Ensure data quality with asset checks
Data quality is critical in data pipelines. Inspecting individual assets ensures that data quality issues are caught before they affect the entire pipeline. In this step, you will:
- Define an asset check
- Execute that asset check in the UI
1. Define an asset check
In Dagster, you define asset checks the same way you define assets. Asset checks run when an asset is materialized and ensure that certain criteria are met.
You can place an asset check in the assets.py
file alongside the asset it validates. In our case, we'll query the raw_customers
table—created by our asset—and verify that the id
column contains no null values:
@dg.asset_check(
asset=raw_customers,
description="Check if there are any null customer_ids in the joined data",
)
def missing_dimension_check(duckdb: DuckDBResource) -> dg.AssetCheckResult:
table_name = "jaffle_platform.main.raw_customers"
○ ○ ○ ○
**PROBLEM TO WORK ON**.
Output the part of the asset checks page that runs from "Ensure data quality" down to "criteria are met.", keeping every word as it appears.

**DATA BLOCK**.
○ ○ ○ ○
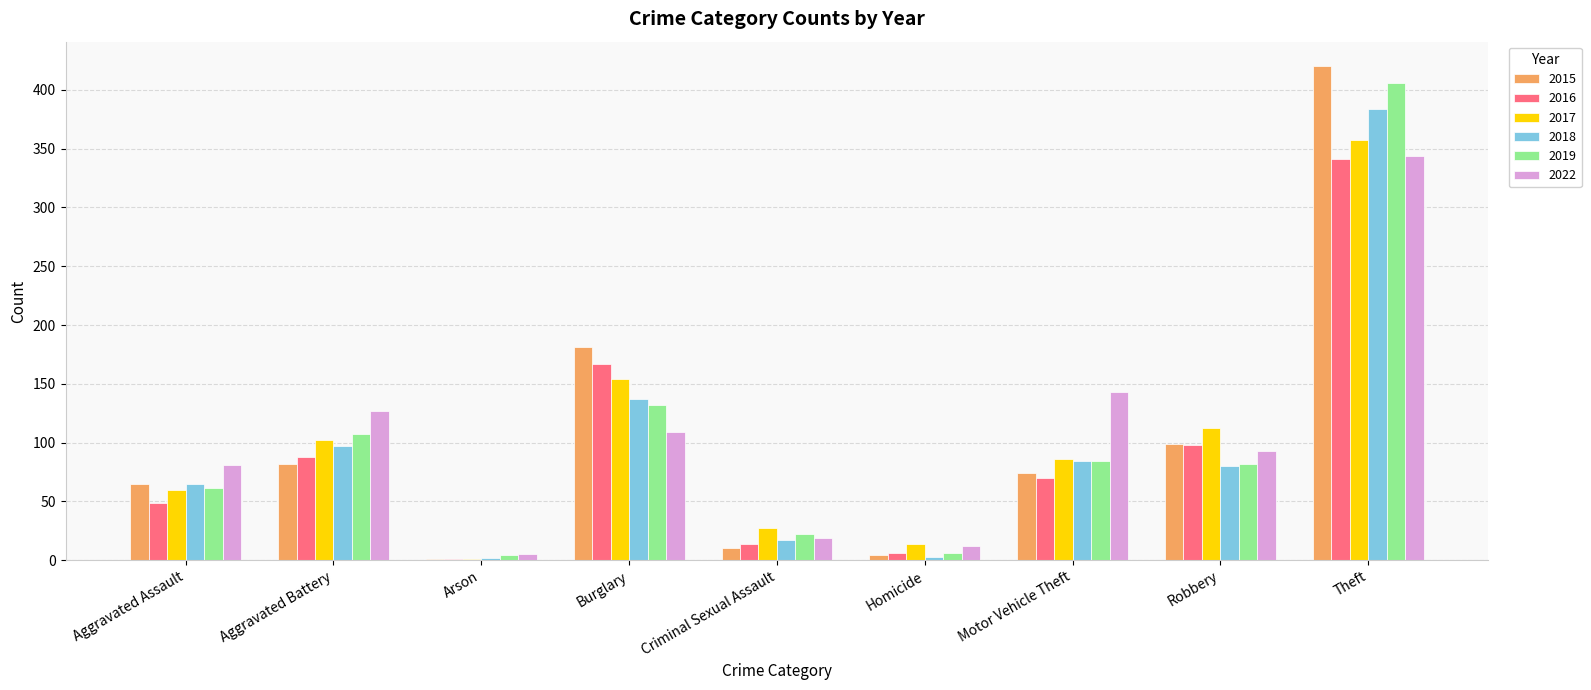

What is the difference between the 2017 values at Aggravated Battery and Theft?

255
○ ○ ○ ○
**TASK OUTPUT**.
Ensure data quality with asset checks
Data quality is critical in data pipelines. Inspecting individual assets ensures that data quality issues are caught before they affect the entire pipeline. In this step, you will:
- Define an asset check
- Execute that asset check in the UI
1. Define an asset check
In Dagster, you define asset checks the same way you define assets. Asset checks run when an asset is materialized and ensure that certain criteria are met.